Question

A parallel plate capacitor with plates of area $1{\rm{ }}{{\rm{m}}^2}$ each, area $t$ a separation of $0.1{\rm{ m}}$. If the electric field between the plates is $100{\rm{ N/C}}$, the magnitude of charge each plate is:-
(Take ${ \in _0} = 8.85 \times {10^{ - 12}}\dfrac{{{c^2}}}{{N{m^2}}}$)
A. $7.85 \times {10^{ - 10}}{\rm{ C}}$
B. $6.85 \times {10^{ - 10}}{\rm{ C}}$
C. $9.85 \times {10^{ - 10}}{\rm{ C}}$
D. $8.85 \times {10^{ - 10}}{\rm{ C}}$

Answer 1

The electric field inside a parallel plate capacitor is given by, $E = \dfrac{\sigma }{{{ \in _0}}} = \dfrac{Q}{{{ \in _0}A}}$ where, $\sigma$ is the surface charge density, Q is the charge, A is the area of the plates and ${ \in _0}$ is the permittivity of free space.

Complete step by step solution:
Given,
The area of capacitor plate, $A = 1{\rm{ }}{{\rm{m}}^2}$
The separation of in between two plates, $t = 0.1{\rm{ m}}$
The electric field between the plates, $E = 100{\rm{ N/C}}$
The permittivity of free space, ${ \in _0} = 8.85 \times {10^{ - 12}}\dfrac{{{c^2}}}{{N{m^2}}}$.
When we find the electric field between the plates of a parallel plate capacitor we assume that the electric field from both plates is,
$E = \dfrac{\sigma }{{2{ \in _0}}}$ …… (1)
The factor two in the denominator of equation (1) is due to the fact that there is a surface charge density on both the sides of the plate. Due to electric field, the charges accumulate on the surface of the plates depending on the polarity. Therefore, when both the plates are put together, the net electric field is given by,

$E = \dfrac{\sigma }{{{ \in _0}}}$ …… (2)
Now the surface charge density is the charge per area in a capacitor plate and is given by,
$\sigma = \dfrac{Q}{A}$ …… (3)
Substituting value of $\sigma$in equation (2) we get,
$E = \dfrac{\sigma }{{{ \in _0}}} = \dfrac{Q}{{{ \in _0}A}}$ …… (4)
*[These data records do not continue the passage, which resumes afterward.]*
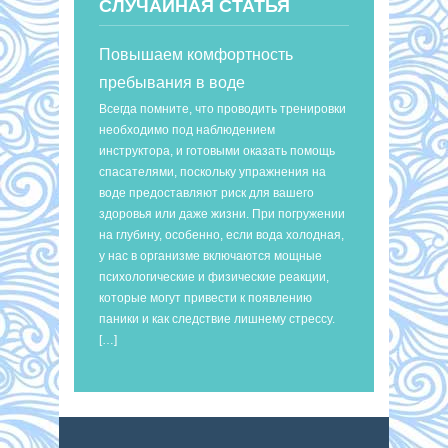
СЛУЧАЙНАЯ СТАТЬЯ
Повышаем комфортность
пребывания в воде
Всегда помните, что проводить тренировки
необходимо под наблюдением
инструктора, и готовыми оказать помощь
спасателями, поскольку упражнения на
воде предоставляют риск для вашего
здоровья или даже жизни. При погружении
на глубину, особенно, если вода холодная,
у нас в организме включаются мощные
психологические и физические реакции,
которые могут привести к появлению
паники и как следствие лишнему стрессу.
[…]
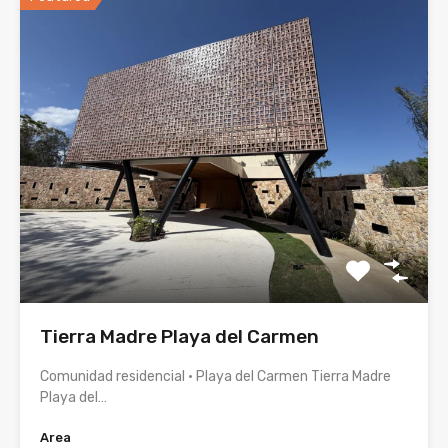
Tierra Madre Playa del Carmen
Comunidad residencial · Playa del Carmen Tierra Madre
Playa del…
Area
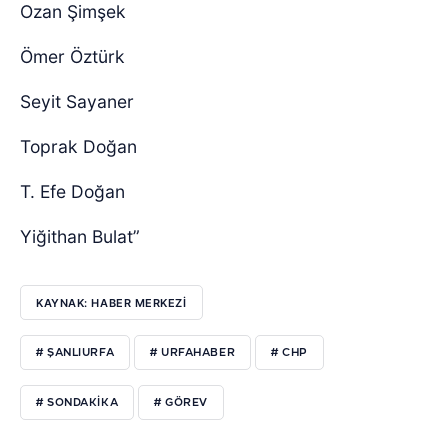
Ozan Şimşek
Ömer Öztürk
Seyit Sayaner
Toprak Doğan
T. Efe Doğan
Yiğithan Bulat”
KAYNAK: HABER MERKEZI
# ŞANLIURFA
# URFAHABER
# CHP
# SONDAKIKA
# GÖREV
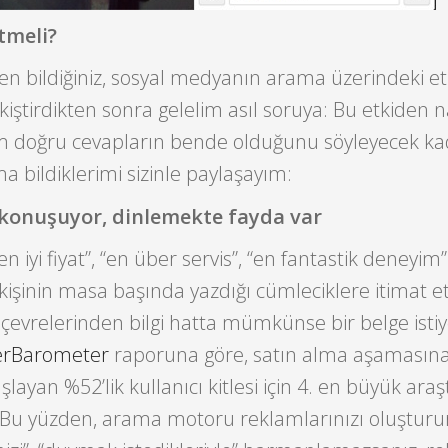
tmeli?
en bildiğiniz, sosyal medyanın arama üzerindeki etk
kiştirdikten sonra gelelim asıl soruya: Bu etkiden n
m doğru cevapların bende olduğunu söyleyecek ka
 bildiklerimi sizinle paylaşayım:
 konuşuyor, dinlemekte fayda var
“en iyi fiyat”, “en über servis”, “en fantastik deneyim” 
 kişinin masa başında yazdığı cümleciklere itimat 
 çevrelerinden bilgi hatta mümkünse bir belge istiy
rBarometer
raporuna göre, satın alma aşamasın
şlayan %52’lik kullanıcı kitlesi için 4. en büyük ara
r. Bu yüzden, arama motoru reklamlarınızı oluştur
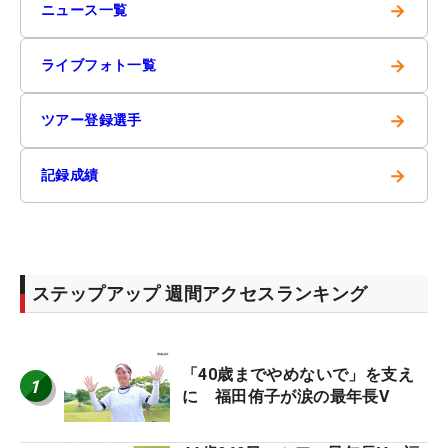
→
ニュース一覧
→
ライブフォト一覧
→
ツアー登録選手
→
記録成績
ステップアップ 週間アクセスランキング
「40歳までやめないで」を支え
1
に 福田侑子が涙の最年長V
Substituting the value of $1{\rm{ }}{{\rm{m}}^2}$ in $A$, $100{\rm{ N/C}}$ in $E$, $8.85 \times {10^{ - 12}}\dfrac{{{C^2}}}{{N{m^2}}}$ in ${ \in _0}$ in equation (4) we get,

$\begin{array}{l}E = \dfrac{Q}{{{ \in _0}A}}\\\ \Rightarrow Q = { \in _0}AE = 8.85 \times {10^{ - 12}} \times 1 \times 100 = 8.85 \times {10^{ - 10}}{\rm{ C}}\end{array}$

Hence, the correct option is (D).

Note: The students have to apply the concept of charge in parallel plate capacitor and the electric field developed when voltage is applied. The calculation of charge in parallel plate capacitor can be done using the relation of an electric field with the area of the plate and the permittivity of free space.